Copy the Medicare book review starting at "Rettenmaier and Saving" and ending at "members of Congress.", substituting "remarkable clarity" for "great clarity".

Page extract:
▼

Evidence suggests that eliminating first-dollar coveragehealthcare coverage without a deductiblecan significantly affect the demand for care in the outpatient setting.
The villain is Medigap insurance, which essentially removes all deductibles and copays, Medicare's primary cost-control mechanisms. By doing so, it opens the floodgates for profligate healthcare spending. Interestingly, the authors cite a RAND study that found no significant difference in health outcomes relative to high or low spending patterns.
Although imposing No-First-Dollar Medicare would have an "immediate and lasting impact on the level of healthcare expenditures," the authors write, they also recognize that in order to truly address the systemic ills of Medicare, "we must find a way for the working generation to pay for most of their retirement consumption while they are still working."
To that end, the authors revisit a reform they proposed in an earlier book (The Economics of Medicare Reform, 2000), ie, prepaying Medicare. In its simplest form, prepaid health insurance involves paying an annual premium throughout one's pre-retirement years that secures healthcare coverage during retirement.
"Prepaying Medicare can also result in higher national saving than does the current generational-transfer financing arrangement," the authors write, and, combined with a sound cost-sharing plan, prepayment would lead to a better healthcare market "directed more by consumer choices and less by other means of allocating the level and quantity of care consumers receive."
Rettenmaier and Saving give us a timely book rendered with great clarity; it speaks to the underlying economics of human nature and offers sound advice. The Diagnosis and Treatment of Medicare is a must read for anyone interested in the looming Medicare crisis and should be required reading for the multitude of people currently running for president and for all 535 members of Congress.
[Editor's note: In 2006, President Bush appointed Dr. Saving for a second term as a trustee of the Social Security and Medicare Trust Funds.]

▲

[Items listed in a dataset]
▼

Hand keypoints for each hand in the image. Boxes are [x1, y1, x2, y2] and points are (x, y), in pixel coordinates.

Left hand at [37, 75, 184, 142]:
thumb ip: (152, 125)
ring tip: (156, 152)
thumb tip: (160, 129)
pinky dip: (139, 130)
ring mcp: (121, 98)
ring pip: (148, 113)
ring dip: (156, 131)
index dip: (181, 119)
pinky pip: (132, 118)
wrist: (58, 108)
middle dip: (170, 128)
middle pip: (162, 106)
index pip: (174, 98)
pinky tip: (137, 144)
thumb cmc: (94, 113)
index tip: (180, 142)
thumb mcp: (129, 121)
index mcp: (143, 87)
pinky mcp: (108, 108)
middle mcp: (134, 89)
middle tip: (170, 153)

▲

Result below:
Rettenmaier and Saving give us a timely book rendered with remarkable clarity; it speaks to the underlying economics of human nature and offers sound advice. The Diagnosis and Treatment of Medicare is a must read for anyone interested in the looming Medicare crisis and should be required reading for the multitude of people currently running for president and for all 535 members of Congress.